Venus, Earth, and Mars stand in stark contrast to Mercury and the Moon. We've already discussed the Earth. Venus and Mars are similar in that they are geologically active, and have atmospheres and weather that influence the planet's surface. But for the existence of life, it's like the story of "Goldilocks and the Three Bears": Venus is too hot, Mars is too cold, and Earth is just right.
Venus and Mars are the closest planets to Earth, and, after the Sun and Moon, are the brightest objects in the sky.
Venus is very bright. Because its orbit is closer to the Sun than Earth, it lies close to the Sun in the sky. Venus can't be seen during daylight hours. Venus is visible after sunset or before sunrise, in the same region of the sky as the sun sets or rises. With a modest telescope, the phases of Venus can be seen.
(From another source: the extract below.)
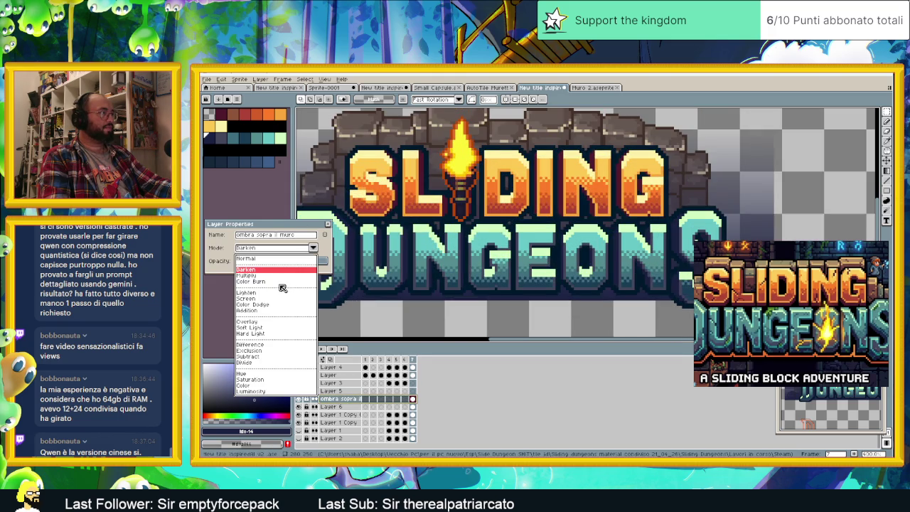
pyautogui.press('Escape')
Venus is shrouded in a thick atmosphere that obscures the surface from even our best telescopes (in the visible spectrum). [Mention the NYTimes article about Lowell and the spokes on Venus.]
Mars has a much thinner atmosphere, with only partial cloud cover, allowing us to see the surface from Earth. Mars appears reddish, which we now know to be from large amounts of iron oxide in the soil. The red color is visible with the naked eye, and may have contributed to the association of Mars with war (blood).
While Mars has little liquid water, it does have substantial polar ice caps. The ice caps are visible with a telescope, and grow and shrink with the changing seasons on Mars.
In the early 20th century, Percival Lowell popularized the belief of life on Mars. He believed he saw canals on the surface of Mars -- supposedly to irrigate crops in the milder latitudes using water melting from the polar ice caps. His theory is now clearly invalidated. What he actually saw is still a mystery. His promotion of the theory of live on Mars is largely responsible for many science fiction story lines, and the public's view that Mars could be inhabited. [See first figure included with NYTimes article which shows a newspaper story from 1911 entitled "Martians Build Two Immense Canals in Two Years"!]
The rotation of Mars is determined by watching the motion of surface features. We know with great accuracy that its period of rotation is about 40 minutes longer than Earth's (sidereal period). Mars is tilted at 25°, also comparable to the Earth's tilt. Therefore, Mars experiences seasons comparable to Earth's, but, because Mars orbits the Sun in 1.88 Earth years, the seasons last about 6 months rather than 3 months.
The rotation of Venus cannot be directly measured by with a telescope due to the thick atmosphere that obscures the surface. To determine its rate of rotation, we used radar, as done for Mercury. Mercury's rotation was determined from the doppler shift of the returning radar signal. For Venus, we use the radar to image the surface and observe the motion of surface features. The result is rather surprising.
Venus rotates backward with a sidereal period of 243 days. First, the rotation period is longer than the orbital period by 19 days. The length of the sidereal period means that the length of a "day" on Venus (noon to noon) is 117 days, very different from the sidereal period. Second, Venus is the only planet that rotates in the opposite sense to its orbit. The leading theory for why Venus rotates differently from the other planets is that it suffered an impact with a large object, probably during the early period of the solar system.
In physical size, Venus is much like Earth, almost the same diameter, density, and surface gravity. Venus also has considerable geological activity. But the atmosphere of Venus is very different from Earth's. It's composed primarily of carbon dioxide, the surface pressure is 90 times higher than Earth's (90 bar, roughly equivalent to the pressure 1km under the ocean), and the surface temperature is 730K (850°F).
Mars is smaller than Earth, about half the diameter and 11% of Earth's mass. Mars has considerable geological activity. It's atmosphere is similar in composition to Venus, but is very thin, with a surface pressure of 0.007 bar (0.7% of Earth's atmosphere, equivalent to about 100km altitude on Earth). But there is evidence that long ago Mars may have had a thick atmosphere with surface water, and possibly even life.
Most of what we know about Venus has come from spacecraft sent to the planet. More spacecraft have been to Venus than any other planet, and many of those were from the Soviet Union.